→ TASK TO CARRY OUT: From the first line of the entries below through the line bearing "SAMBA is an", write out each line exactly. Omit pictures.

┏━━

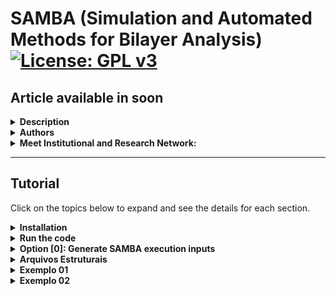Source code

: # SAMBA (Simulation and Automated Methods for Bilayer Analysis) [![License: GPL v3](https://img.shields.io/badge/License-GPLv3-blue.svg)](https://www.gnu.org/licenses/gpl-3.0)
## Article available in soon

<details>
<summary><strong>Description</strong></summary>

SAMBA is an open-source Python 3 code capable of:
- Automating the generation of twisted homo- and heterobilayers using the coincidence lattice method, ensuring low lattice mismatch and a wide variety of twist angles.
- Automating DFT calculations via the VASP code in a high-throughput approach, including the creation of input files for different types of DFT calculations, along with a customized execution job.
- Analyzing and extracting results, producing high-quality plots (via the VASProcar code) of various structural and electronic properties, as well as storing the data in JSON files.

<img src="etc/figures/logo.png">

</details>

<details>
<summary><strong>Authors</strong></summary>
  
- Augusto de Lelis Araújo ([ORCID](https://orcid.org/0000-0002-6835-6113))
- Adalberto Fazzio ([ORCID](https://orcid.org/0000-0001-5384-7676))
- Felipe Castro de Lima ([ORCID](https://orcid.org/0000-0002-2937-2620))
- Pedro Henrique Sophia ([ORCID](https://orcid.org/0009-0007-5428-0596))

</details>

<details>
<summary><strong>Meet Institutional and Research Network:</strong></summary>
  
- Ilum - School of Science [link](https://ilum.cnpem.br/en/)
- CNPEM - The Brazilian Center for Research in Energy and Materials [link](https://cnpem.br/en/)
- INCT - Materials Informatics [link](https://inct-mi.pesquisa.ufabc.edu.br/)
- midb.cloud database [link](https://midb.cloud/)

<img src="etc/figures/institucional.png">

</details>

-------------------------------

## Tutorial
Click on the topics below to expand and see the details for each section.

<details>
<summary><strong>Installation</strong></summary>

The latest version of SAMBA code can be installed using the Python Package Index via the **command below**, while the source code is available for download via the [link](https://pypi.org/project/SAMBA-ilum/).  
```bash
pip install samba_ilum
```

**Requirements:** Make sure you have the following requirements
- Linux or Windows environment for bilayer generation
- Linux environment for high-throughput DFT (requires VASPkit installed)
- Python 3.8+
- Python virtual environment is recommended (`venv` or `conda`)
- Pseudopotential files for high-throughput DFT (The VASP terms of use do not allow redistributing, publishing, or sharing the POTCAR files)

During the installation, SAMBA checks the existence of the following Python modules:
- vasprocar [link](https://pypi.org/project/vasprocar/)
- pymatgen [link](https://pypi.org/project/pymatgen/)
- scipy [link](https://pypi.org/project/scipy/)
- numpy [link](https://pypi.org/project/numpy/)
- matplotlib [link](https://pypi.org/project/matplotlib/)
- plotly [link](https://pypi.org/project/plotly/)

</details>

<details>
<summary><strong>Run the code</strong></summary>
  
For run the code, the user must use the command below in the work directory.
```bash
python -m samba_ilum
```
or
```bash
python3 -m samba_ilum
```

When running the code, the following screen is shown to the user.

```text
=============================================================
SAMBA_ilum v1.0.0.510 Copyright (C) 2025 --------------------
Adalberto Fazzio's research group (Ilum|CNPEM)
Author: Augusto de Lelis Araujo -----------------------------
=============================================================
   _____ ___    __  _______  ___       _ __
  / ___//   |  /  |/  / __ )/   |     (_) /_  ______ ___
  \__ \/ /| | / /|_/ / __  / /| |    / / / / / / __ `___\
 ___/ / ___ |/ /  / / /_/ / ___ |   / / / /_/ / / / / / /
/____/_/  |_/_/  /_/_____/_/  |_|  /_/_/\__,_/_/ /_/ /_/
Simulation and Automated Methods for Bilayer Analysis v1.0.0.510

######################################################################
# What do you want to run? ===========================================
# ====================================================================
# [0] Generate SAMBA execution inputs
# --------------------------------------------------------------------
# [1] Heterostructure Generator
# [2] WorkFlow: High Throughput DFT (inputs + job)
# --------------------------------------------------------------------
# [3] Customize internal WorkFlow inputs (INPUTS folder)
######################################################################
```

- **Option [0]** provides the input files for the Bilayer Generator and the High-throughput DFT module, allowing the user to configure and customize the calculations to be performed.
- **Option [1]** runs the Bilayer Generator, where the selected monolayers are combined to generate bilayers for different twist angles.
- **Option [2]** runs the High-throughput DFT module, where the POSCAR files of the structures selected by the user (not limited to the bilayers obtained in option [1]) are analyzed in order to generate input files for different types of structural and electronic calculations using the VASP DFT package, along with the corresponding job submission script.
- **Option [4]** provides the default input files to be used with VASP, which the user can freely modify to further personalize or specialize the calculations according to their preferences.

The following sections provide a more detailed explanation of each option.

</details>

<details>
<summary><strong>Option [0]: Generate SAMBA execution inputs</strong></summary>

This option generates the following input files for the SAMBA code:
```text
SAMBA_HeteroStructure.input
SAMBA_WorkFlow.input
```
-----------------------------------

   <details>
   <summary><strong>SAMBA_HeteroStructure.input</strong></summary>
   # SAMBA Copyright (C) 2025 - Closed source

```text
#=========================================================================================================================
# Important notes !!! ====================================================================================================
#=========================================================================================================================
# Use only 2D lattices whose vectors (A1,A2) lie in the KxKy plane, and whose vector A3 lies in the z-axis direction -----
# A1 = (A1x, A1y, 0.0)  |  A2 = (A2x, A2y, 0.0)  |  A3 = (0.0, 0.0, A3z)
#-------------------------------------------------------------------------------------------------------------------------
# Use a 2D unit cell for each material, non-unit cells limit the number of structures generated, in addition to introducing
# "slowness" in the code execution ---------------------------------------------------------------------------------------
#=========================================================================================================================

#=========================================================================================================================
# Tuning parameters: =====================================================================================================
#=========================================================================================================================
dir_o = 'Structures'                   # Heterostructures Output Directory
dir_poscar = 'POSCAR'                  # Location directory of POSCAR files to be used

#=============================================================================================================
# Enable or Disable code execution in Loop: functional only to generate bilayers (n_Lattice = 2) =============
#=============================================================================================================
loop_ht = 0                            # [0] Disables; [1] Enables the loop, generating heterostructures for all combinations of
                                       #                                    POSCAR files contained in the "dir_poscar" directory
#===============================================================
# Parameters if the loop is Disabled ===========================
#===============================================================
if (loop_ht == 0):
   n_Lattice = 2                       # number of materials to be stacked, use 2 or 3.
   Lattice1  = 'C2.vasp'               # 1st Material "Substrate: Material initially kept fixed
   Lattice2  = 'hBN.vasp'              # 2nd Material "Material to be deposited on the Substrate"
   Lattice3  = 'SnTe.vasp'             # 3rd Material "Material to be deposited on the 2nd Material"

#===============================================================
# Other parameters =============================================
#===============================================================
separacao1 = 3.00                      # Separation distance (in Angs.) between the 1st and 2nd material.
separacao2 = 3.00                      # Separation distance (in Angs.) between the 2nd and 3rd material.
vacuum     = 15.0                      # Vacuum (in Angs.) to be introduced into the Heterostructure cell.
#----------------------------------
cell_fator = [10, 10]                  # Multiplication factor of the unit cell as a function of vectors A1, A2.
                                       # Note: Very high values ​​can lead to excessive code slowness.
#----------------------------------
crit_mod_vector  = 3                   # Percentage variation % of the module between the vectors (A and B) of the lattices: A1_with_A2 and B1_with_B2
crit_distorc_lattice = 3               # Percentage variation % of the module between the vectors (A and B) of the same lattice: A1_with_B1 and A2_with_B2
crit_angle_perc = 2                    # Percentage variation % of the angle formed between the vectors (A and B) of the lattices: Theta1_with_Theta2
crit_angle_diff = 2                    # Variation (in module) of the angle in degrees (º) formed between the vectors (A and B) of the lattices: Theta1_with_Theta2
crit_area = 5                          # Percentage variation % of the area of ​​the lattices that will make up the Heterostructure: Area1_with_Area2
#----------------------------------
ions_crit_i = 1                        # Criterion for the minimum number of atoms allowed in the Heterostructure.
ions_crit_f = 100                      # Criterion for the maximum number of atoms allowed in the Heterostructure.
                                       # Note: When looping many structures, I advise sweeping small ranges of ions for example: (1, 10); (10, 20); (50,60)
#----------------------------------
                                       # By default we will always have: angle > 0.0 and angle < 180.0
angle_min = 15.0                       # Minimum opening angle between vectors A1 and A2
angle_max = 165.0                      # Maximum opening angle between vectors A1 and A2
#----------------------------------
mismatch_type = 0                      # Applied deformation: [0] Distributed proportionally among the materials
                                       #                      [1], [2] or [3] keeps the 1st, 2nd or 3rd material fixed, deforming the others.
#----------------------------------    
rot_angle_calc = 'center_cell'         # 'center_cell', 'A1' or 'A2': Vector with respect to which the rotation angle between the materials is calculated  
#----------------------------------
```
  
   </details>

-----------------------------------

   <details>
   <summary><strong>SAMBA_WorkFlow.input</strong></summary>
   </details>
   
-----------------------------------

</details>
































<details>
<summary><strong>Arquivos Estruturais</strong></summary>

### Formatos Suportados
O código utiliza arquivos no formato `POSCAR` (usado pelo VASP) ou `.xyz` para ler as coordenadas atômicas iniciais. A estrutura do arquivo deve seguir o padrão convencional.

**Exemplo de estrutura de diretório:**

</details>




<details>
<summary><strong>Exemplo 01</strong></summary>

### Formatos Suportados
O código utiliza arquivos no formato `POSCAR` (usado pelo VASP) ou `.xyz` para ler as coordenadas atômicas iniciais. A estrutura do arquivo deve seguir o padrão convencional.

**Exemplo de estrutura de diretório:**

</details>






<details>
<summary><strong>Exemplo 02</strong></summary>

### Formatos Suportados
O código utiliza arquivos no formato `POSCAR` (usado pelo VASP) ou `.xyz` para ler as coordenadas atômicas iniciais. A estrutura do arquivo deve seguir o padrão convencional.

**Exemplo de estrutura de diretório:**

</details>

┗━━

→ RESULT OF THIS EXERCISE:
Source code

: # SAMBA (Simulation and Automated Methods for Bilayer Analysis) [![License: GPL v3](https://img.shields.io/badge/License-GPLv3-blue.svg)](https://www.gnu.org/licenses/gpl-3.0)
## Article available in soon

<details>
<summary><strong>Description</strong></summary>

SAMBA is an open-source Python 3 code capable of:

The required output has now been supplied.